▸ Using the information:
• 1. In the report on Femi Falana's letter to the Chief Justice, what hours did the Federal Government allow food markets, shops and stalls to open each day?
• 2. Carry on the report about Femi Falana's letter urging virtual court hearings, picking up right after its final sentence.

Selected extract START

Senior Advocate of Nigeria, Femi Falana, has urged the Chief Justice of Nigeria, Ibrahim Muhammad, to prevail on judges in the country to “hear urgent applications via Skype or Zoom during the lockdown”.
Following the outbreak of Coronavirus in Nigeria, courts were directed to shut down until the pandemic was brought under control by government.
But encouraging judges to embrace technological tools to attend to cases during this lockdown period, Falana in a letter to the CJN said, “Since the Federal Government has relaxed the lockdown by allowing markets, shops and stalls selling food and groceries to open to customers between the hours of 10:00am and 2:00pm daily, the National Judicial Council ought to review the suspension of court sittings to enable them attend to urgent matters to ensure that thousands of people who are either awaiting trial or under investigation are not subjected to unlawful detention.
“The review has become necessary in view of the fact that motions for the bail of many criminal suspects and applications to secure the enforcement of the fundamental right to personal liberty of other detainees are pending in several courts in all the states of the federation and in the federal capital territory.
“In addition, the return dates in respect of several ex parte orders made by magistrates for the remand of a number of criminal suspects which have since expired are due to be quashed or renewed to extend time for further investigation.

Selected extract END
The data START

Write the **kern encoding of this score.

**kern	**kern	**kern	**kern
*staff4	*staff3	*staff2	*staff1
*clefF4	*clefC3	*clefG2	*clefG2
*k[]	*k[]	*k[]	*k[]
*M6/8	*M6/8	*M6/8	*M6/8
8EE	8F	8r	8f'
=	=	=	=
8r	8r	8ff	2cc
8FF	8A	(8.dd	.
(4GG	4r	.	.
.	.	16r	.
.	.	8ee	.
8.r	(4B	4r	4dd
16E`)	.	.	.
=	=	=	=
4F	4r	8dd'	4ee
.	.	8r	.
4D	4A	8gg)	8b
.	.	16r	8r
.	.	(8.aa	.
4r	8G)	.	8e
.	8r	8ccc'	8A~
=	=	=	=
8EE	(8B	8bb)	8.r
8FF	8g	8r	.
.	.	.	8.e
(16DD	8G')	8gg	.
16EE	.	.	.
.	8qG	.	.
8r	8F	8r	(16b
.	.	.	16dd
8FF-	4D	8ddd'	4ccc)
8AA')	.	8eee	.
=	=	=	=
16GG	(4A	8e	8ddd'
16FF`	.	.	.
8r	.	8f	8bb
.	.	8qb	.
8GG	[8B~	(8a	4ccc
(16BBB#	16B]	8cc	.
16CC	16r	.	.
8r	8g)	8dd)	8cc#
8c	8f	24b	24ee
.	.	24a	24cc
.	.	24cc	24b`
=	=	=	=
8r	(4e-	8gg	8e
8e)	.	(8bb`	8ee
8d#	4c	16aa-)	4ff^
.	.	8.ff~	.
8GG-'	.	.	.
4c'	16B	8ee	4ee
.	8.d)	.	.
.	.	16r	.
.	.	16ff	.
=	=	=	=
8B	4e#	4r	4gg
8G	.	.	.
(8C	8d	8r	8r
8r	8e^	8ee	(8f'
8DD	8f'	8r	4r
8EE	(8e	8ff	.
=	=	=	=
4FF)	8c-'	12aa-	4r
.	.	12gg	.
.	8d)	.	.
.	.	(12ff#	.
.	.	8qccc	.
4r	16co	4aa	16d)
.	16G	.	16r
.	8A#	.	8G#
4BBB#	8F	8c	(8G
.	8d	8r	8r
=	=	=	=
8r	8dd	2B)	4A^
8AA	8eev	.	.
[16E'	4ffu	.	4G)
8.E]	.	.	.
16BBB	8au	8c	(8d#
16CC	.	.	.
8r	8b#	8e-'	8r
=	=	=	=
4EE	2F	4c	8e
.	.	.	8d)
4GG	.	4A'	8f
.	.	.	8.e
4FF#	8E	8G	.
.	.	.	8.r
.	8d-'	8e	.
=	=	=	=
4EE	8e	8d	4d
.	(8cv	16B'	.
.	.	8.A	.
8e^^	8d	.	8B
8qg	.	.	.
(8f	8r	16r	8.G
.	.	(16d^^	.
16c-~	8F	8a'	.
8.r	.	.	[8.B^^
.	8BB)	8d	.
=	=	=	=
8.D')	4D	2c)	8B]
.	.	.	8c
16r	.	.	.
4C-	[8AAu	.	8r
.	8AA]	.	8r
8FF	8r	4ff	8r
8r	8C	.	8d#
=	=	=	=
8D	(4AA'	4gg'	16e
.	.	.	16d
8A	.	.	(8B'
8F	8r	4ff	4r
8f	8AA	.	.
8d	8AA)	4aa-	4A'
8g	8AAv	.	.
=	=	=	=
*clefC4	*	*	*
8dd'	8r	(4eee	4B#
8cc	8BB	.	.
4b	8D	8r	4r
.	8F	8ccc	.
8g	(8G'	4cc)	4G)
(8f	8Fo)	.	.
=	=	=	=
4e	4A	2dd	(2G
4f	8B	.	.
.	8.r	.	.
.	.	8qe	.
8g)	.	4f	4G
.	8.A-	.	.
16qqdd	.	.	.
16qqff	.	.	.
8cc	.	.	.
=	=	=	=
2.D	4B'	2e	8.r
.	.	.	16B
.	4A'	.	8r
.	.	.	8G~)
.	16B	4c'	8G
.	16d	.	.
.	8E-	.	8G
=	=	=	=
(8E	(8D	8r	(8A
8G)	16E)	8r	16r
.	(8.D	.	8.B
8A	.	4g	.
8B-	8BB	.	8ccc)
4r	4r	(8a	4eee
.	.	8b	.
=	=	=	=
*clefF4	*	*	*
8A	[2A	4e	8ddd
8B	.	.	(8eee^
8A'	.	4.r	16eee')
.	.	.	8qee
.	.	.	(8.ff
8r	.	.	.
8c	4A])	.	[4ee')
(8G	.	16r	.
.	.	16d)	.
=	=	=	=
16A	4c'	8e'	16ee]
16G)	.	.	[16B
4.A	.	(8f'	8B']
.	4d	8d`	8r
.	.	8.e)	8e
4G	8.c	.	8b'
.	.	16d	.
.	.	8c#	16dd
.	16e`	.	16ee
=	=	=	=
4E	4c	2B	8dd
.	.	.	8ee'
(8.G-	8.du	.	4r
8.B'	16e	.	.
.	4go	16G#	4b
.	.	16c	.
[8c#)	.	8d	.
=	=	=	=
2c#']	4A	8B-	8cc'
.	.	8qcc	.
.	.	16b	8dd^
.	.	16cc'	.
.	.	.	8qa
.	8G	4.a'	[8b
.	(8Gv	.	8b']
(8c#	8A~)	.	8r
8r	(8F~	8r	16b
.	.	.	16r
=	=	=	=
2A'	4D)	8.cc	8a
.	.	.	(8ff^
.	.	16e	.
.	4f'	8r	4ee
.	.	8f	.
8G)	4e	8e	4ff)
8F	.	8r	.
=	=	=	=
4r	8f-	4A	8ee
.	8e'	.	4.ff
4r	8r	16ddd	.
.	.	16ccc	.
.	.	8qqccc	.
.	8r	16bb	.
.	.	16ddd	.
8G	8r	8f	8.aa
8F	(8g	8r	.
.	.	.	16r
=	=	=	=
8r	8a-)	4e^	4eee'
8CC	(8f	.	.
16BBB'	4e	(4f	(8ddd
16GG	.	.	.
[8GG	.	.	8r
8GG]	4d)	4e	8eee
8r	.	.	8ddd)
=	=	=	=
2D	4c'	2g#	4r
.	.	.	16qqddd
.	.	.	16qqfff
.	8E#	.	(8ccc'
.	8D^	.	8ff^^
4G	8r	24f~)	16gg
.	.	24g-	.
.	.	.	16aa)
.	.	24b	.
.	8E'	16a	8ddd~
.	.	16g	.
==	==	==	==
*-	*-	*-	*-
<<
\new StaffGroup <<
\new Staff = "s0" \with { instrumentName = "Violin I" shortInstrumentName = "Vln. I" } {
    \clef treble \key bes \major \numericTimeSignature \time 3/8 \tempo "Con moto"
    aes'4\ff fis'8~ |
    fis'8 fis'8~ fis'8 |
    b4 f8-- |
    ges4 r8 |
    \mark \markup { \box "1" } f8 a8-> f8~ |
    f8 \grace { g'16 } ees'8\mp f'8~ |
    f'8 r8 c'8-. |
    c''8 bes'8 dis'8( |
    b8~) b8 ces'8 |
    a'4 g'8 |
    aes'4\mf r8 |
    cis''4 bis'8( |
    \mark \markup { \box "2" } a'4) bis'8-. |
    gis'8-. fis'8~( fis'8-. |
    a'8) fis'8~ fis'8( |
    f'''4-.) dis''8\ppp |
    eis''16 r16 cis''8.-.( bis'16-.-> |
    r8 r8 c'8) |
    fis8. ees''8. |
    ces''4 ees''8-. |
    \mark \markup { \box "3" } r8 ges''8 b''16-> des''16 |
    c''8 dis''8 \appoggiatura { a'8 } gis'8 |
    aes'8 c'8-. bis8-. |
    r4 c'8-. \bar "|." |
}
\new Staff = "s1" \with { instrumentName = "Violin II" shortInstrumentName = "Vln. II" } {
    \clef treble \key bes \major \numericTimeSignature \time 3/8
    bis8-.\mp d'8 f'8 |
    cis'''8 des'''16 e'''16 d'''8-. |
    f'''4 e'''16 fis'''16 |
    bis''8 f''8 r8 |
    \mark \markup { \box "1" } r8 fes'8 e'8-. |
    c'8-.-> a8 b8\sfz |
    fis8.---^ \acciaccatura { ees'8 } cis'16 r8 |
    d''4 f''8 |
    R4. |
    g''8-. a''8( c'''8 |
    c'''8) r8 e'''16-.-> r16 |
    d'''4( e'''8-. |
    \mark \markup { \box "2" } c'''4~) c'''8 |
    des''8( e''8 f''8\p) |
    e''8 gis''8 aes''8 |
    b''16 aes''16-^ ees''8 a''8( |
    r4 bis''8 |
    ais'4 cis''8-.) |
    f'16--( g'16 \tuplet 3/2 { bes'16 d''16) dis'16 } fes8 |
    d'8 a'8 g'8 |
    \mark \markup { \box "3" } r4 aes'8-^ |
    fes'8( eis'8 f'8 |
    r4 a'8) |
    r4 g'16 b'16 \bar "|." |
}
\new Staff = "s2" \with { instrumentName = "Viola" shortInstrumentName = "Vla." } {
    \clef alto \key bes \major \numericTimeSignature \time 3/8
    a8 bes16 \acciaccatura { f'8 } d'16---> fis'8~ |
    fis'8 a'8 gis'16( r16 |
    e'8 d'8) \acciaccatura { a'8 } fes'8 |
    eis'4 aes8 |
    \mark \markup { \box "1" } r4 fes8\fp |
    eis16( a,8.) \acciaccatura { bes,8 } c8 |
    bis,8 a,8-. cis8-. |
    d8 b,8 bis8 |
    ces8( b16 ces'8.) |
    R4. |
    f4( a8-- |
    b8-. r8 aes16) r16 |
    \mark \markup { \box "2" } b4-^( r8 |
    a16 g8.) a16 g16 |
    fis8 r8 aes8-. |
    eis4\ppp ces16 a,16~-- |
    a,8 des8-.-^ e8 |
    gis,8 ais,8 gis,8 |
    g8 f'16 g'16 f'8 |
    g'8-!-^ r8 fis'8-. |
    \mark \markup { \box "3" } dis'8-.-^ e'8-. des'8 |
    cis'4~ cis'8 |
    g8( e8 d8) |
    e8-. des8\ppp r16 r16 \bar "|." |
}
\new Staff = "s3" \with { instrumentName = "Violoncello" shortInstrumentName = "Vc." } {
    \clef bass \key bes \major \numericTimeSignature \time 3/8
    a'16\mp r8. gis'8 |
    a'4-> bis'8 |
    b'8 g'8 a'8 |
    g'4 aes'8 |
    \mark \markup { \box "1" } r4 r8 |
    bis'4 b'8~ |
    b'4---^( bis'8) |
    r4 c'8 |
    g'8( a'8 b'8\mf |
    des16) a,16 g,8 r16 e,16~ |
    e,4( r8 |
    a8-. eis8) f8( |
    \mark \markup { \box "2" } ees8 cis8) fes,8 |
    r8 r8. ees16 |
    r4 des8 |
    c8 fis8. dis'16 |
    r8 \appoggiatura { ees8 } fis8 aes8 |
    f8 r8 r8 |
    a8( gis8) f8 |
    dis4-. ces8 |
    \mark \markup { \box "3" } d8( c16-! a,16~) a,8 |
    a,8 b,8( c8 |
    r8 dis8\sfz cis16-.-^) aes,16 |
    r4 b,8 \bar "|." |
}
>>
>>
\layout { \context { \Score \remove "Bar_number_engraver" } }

The data END

▸ Answers by task:
• 1. From 10:00am to 2:00pm daily.

• 2.
“More so that the heads of the various courts are vested with the power to designate judges and magistrates to attend to urgent matters in accordance with the laws establishing such courts.
“However, in order to observe the social distancing directive, we suggest that arrangements be made for judges to hear urgent applications via Skype or Zoom.”
Already, that strategy had been adopted in Kenya where 4,800 prisoners had been released by judges after hearing their cases through Skype and Zoom, a report by CNN said.
“We prioritised getting a lot of people out of prison, especially petty offenders. Those who are in prison for a short term and those who have been there for a long time but have just about six months and below to go,” Anne Amadi, Chief Registrar of the judiciary in Kenya, told CNN.
“As of Friday last week, we managed to decongest the prison by about 4800 inmates from different parts of the country.
“All our 39 high court stations have released people. Most of them, a good number, through Skype or Zoom,” she added.